Le point de départ de notre enquête sera la reconstitution des enjeux posés par les problèmes d'hygiène publique en matière d'environnement urbain, à la fin du XIXe siècle, autrement dit, les conditions de la « mise en agenda » d'une question qui croise santé publique et gestion de la matérialité de la ville. Le défi de l'amélioration des conditions d'hygiène de la vie urbaine n'est bien entendu pas une nouveauté ; dès les années 1830-1840, la ville industrielle, saisie par l'industrie, est l'objet de nombreux travaux associant la déchéance physique et morale des ouvriers aux conditions de vie (surpeuplement, absence d'assainissement ou d'ensoleillement). D'autre part, il dépasse le simple cadre de l'action publique. Nous resterons ici dans une étude des transformations du milieu urbain directement entreprises par le pouvoir municipal : d'autres, telle l'amélioration du logement populaire, dépendaient en totalité ou en partie des propriétaires.
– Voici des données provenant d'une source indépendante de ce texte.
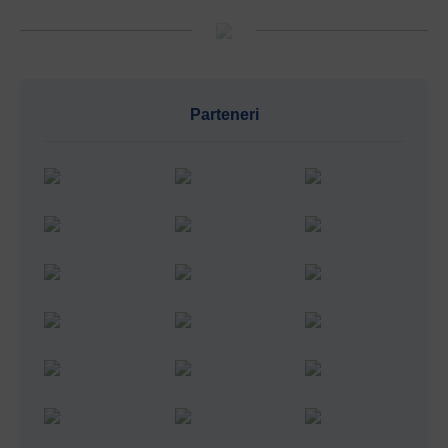
Parteneri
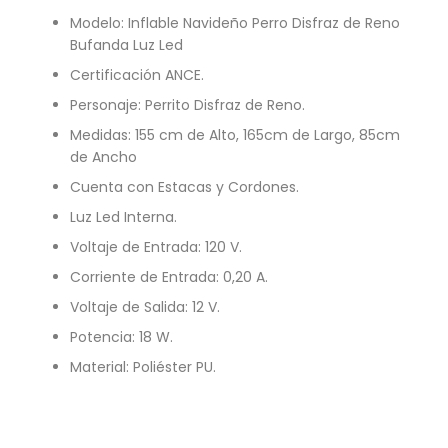
Modelo: Inflable Navideño Perro Disfraz de Reno
Bufanda Luz Led
Certificación ANCE.
Personaje: Perrito Disfraz de Reno.
Medidas: 155 cm de Alto, 165cm de Largo, 85cm
de Ancho
Cuenta con Estacas y Cordones.
Luz Led Interna.
Voltaje de Entrada: 120 V.
Corriente de Entrada: 0,20 A.
Voltaje de Salida: 12 V.
Potencia: 18 W.
Material: Poliéster PU.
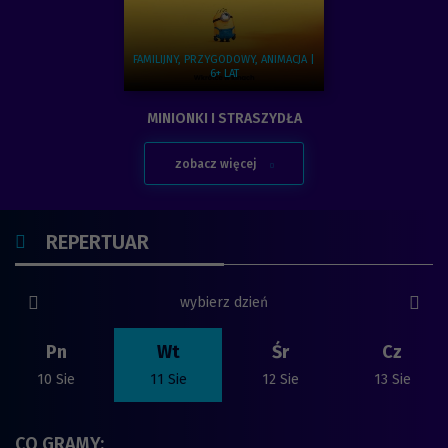
FAMILIJNY, PRZYGODOWY, ANIMACJA |
6+ LAT
Zobacz więcej na temat:
MINIONKI I STRASZYDŁA
zobacz więcej
SPRAWDŹ
REPERTUAR
poprzedni slide
nast
wybierz dzień
Pn
Wt
Śr
Cz
10 Sie
11 Sie
12 Sie
13 Sie
CO GRAMY:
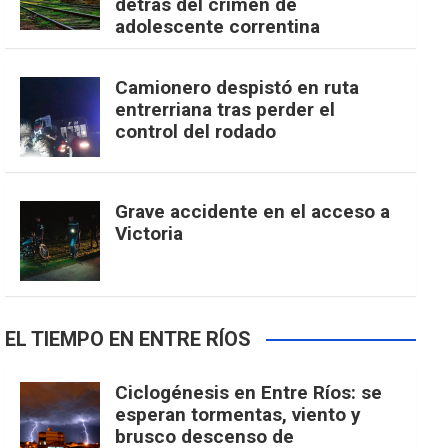
detrás del crimen de
adolescente correntina
Camionero despistó en ruta
entrerriana tras perder el
control del rodado
Grave accidente en el acceso a
Victoria
EL TIEMPO EN ENTRE RÍOS
Ciclogénesis en Entre Ríos: se
esperan tormentas, viento y
brusco descenso de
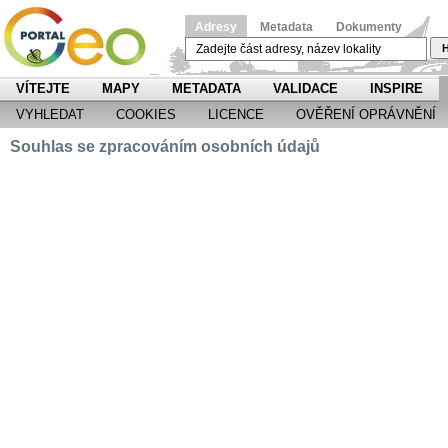
Adresy
Metadata
Dokumenty
H
VÍTEJTE
MAPY
METADATA
VALIDACE
INSPIRE
VYHLEDAT
COOKIES
LICENCE
OVĚŘENÍ OPRÁVNĚNÍ
Souhlas se zpracováním osobních údajů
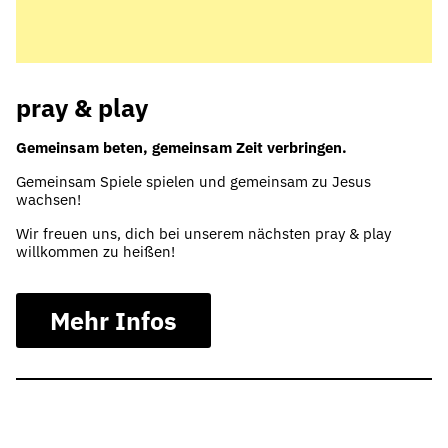
pray & play
Gemeinsam beten, gemeinsam Zeit verbringen.
Gemeinsam Spiele spielen und gemeinsam zu Jesus
wachsen!
Wir freuen uns, dich bei unserem nächsten pray & play
willkommen zu heißen!
Mehr Infos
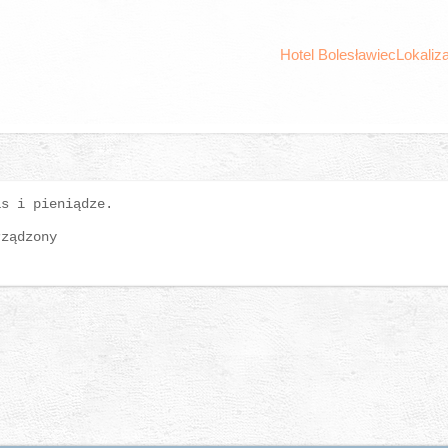
Hotel Bolesławiec
Lokaliz
as i pieniądze.
rządzony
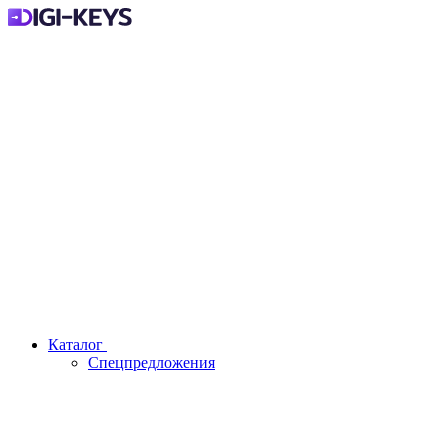
Каталог
Спецпредложения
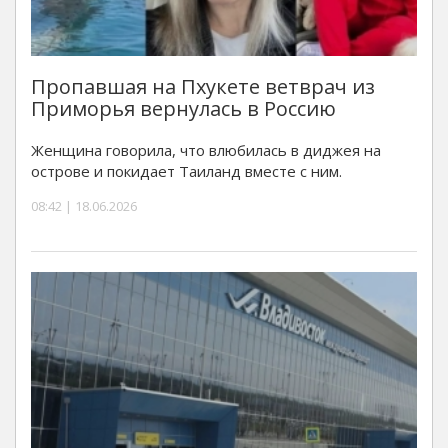
Пропавшая на Пхукете ветврач из
Приморья вернулась в Россию
Женщина говорила, что влюбилась в диджея на
острове и покидает Таиланд вместе с ним.
08:42 | 18.06.2026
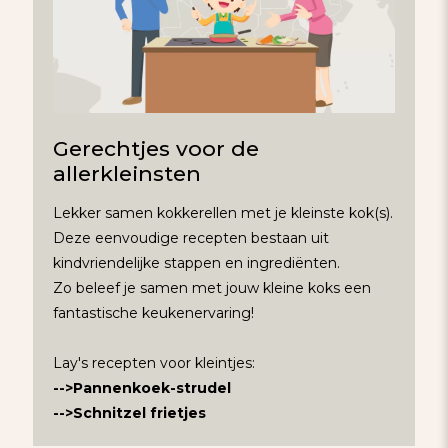
Gerechtjes voor de
allerkleinsten
Lekker samen kokkerellen met je kleinste kok(s).
Deze eenvoudige recepten bestaan uit
kindvriendelijke stappen en ingrediënten.
Zo beleef je samen met jouw kleine koks een
fantastische keukenervaring!
Lay's recepten voor kleintjes:
-->Pannenkoek-strudel
-->Schnitzel frietjes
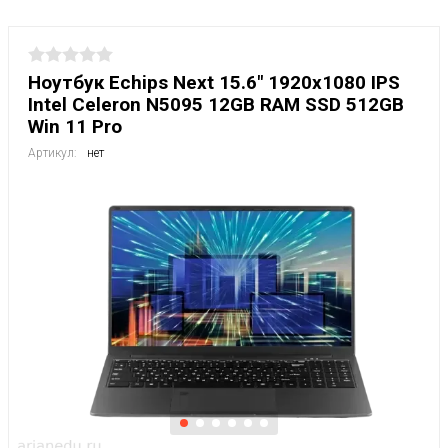
Ноутбук Echips Next 15.6" 1920x1080 IPS
Intel Celeron N5095 12GB RAM SSD 512GB
Win 11 Pro
Артикул:
нет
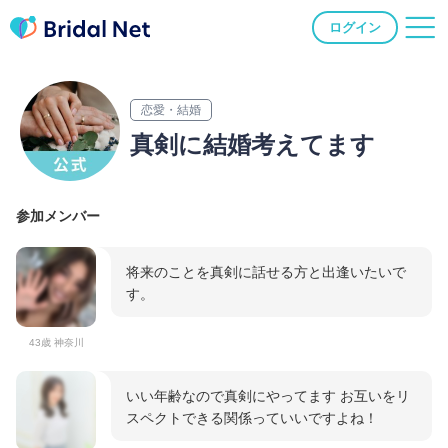
ログイン
恋愛・結婚
真剣に結婚考えてます
参加メンバー
将来のことを真剣に話せる方と出逢いたいで
す。
43歳 神奈川
いい年齢なので真剣にやってます お互いをリ
スペクトできる関係っていいですよね！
A partir des années 1880, une nouvelle vision scientifique du monde tend à venir compléter l'attention néo-hippocratique prêtée depuis au moins un siècle aux eaux, à l'air, aux lieux. Pour savoir s'il y a eu une politique publique de transformation sanitaire du cadre urbain en réponse aux menaces que révèlent les progrès de la bactériologie à l'orée de la Belle Époque, vient le temps de la reconstitution des divers groupes qui entrent en interaction : nous partirons, une fois n'est pas coutume, non pas de l'administration et des pouvoirs publics, mais plutôt des associations et réseaux sociaux qui construisent et cherchent à affirmer le génie sanitaire comme un domaine d'action sur la ville à partir des années 1880. Ces réseaux se mobilisent régulièrement ou plus ponctuellement : nous détaillerons les divers modes de sociabilité où sont échangés les savoirs de l'ingénierie sanitaire.
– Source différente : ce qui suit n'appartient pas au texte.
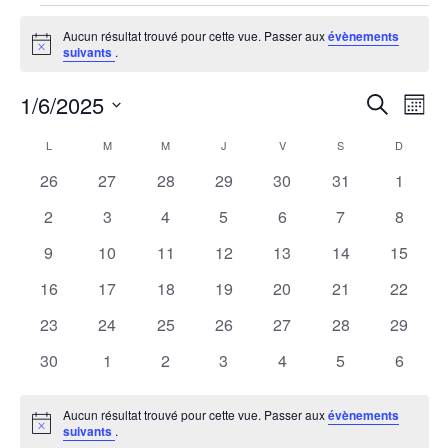
Évènements
Aucun résultat trouvé pour cette vue. Passer aux
évènements
Notice
suivants
.
1/6/2025
R
N
Recherche
Mois
Sélectionnez
a
e
C
L
M
M
J
V
S
D
une
LUNDI
MARDI
MERCREDI
JEUDI
VENDREDI
SAMEDI
DIMANCH
v
0
0
0
0
0
0
0
26
27
28
29
30
31
1
date.
c
a
évènements
évènements
évènements
évènements
évènements
évènements
évènem
i
0
0
0
0
0
0
0
2
3
4
5
6
7
8
h
l
évènements
évènements
évènements
évènements
évènements
évènements
évènem
g
0
0
0
0
0
0
0
9
10
11
12
13
14
15
évènements
évènements
évènements
évènements
évènements
évènements
évènem
e
a
e
0
0
0
0
0
0
0
16
17
18
19
20
21
22
évènements
évènements
évènements
évènements
évènements
évènements
évènem
t
0
0
0
0
0
0
0
23
24
25
26
27
28
29
r
n
évènements
évènements
évènements
évènements
évènements
évènements
évènem
i
0
0
0
0
0
0
0
30
1
2
3
4
5
6
c
d
évènements
évènements
évènements
évènements
évènements
évènements
évènem
o
h
r
Aucun résultat trouvé pour cette vue. Passer aux
évènements
n
Notice
suivants
.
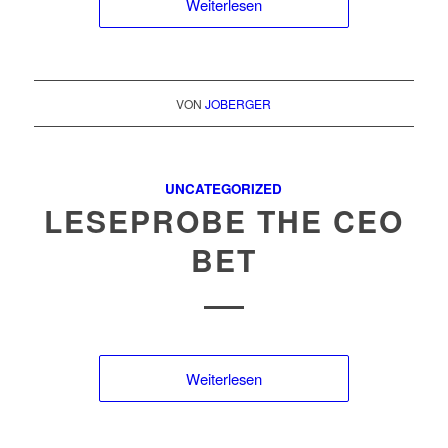
Weiterlesen
VON
JOBERGER
UNCATEGORIZED
LESEPROBE THE CEO
BET
Weiterlesen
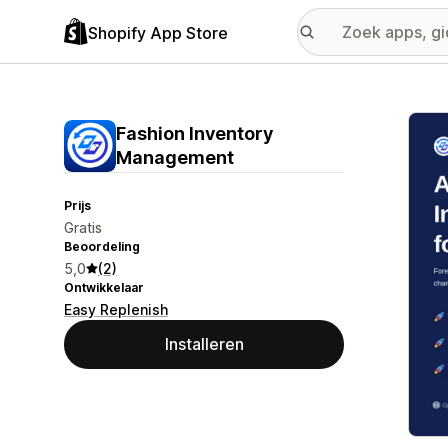
Shopify App Store
Galer
Fashion Inventory
Management
Prijs
Gratis
Beoordeling
5,0
(2)
Ontwikkelaar
Easy Replenish
Installeren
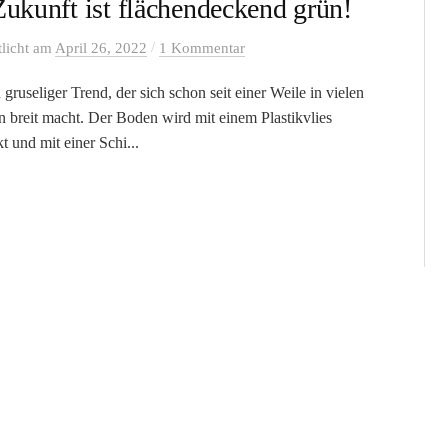
Zukunft ist flächendeckend grün!
/
tlicht
am
April 26, 2022
1 Kommentar
n gruseliger Trend, der sich schon seit einer Weile in vielen
n breit macht. Der Boden wird mit einem Plastikvlies
t und mit einer Schi...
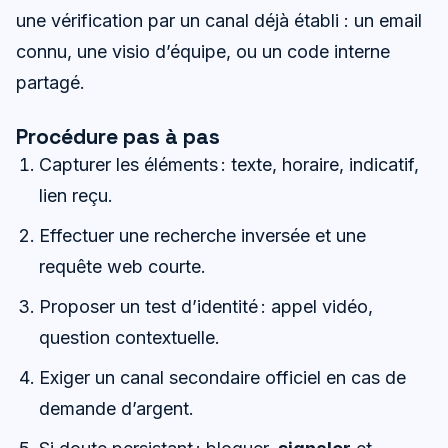
une vérification par un canal déjà établi : un email
connu, une visio d’équipe, ou un code interne
partagé.
Procédure pas à pas
Capturer les éléments : texte, horaire, indicatif,
lien reçu.
Effectuer une recherche inversée et une
requête web courte.
Proposer un test d’identité : appel vidéo,
question contextuelle.
Exiger un canal secondaire officiel en cas de
demande d’argent.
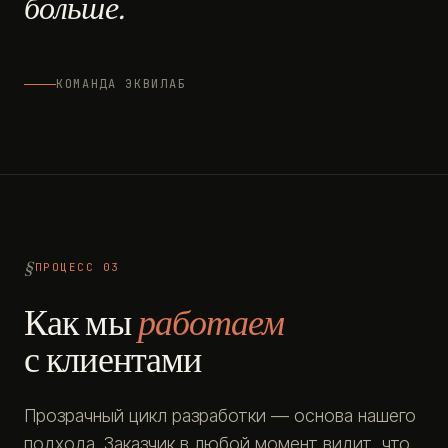
больше.
КОМАНДА ЭКВИЛАБ
ПРОЦЕСС 03
Как мы
работаем
с клиентами
Прозрачный цикл разработки — основа нашего
подхода. Заказчик в любой момент видит, что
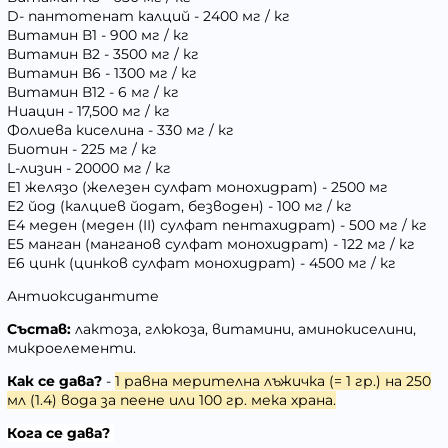
D- пантотенат калций - 2400 мг / кг
Витамин В1 - 900 мг / кг
Витамин В2 - 3500 мг / кг
Витамин В6 - 1300 мг / кг
Витамин В12 - 6 мг / кг
Ниацин - 17,500 мг / кг
Фолиева киселина - 330 мг / кг
Биотин - 225 мг / кг
L-лизин - 20000 мг / кг
E1 желязо (железен сулфат монохидрат) - 2500 мг
Е2 йод (калциев йодат, безводен) - 100 мг / кг
Е4 меден (меден (II) сулфат пентахидрат) - 500 мг / кг
E5 манган (манганов сулфат монохидрат) - 122 мг / кг
Е6 цинк (цинков сулфат монохидрат) - 4500 мг / кг
Антиоксидантите
Състав:
лактоза, глюкоза, витамини, аминокиселини,
микроелементи.
Как се дава?
-
1 равна мерителна лъжичка (= 1 гр.) на 250
мл (1.4) вода за пеене или 100 гр. мека храна.
Кога се дава?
Enfin, nous présenterons les règles du jeu d'acteurs collectifs à l'œuvre : le partage des responsabilités (et des moyens) entre autorités municipales et administration étatique, l'intervention des entrepreneurs et le pouvoir non négligeable de l'opinion publique. La scène dressée, les enjeux expliqués, il ne restera plus qu'à reconstituer, dans la deuxième partie, les diverses phases interactives du processus décisionnel.
Augustin Rey, « Pour l’urbanisme », L’administration locale, avril-juin 1929, n°50, p. 794.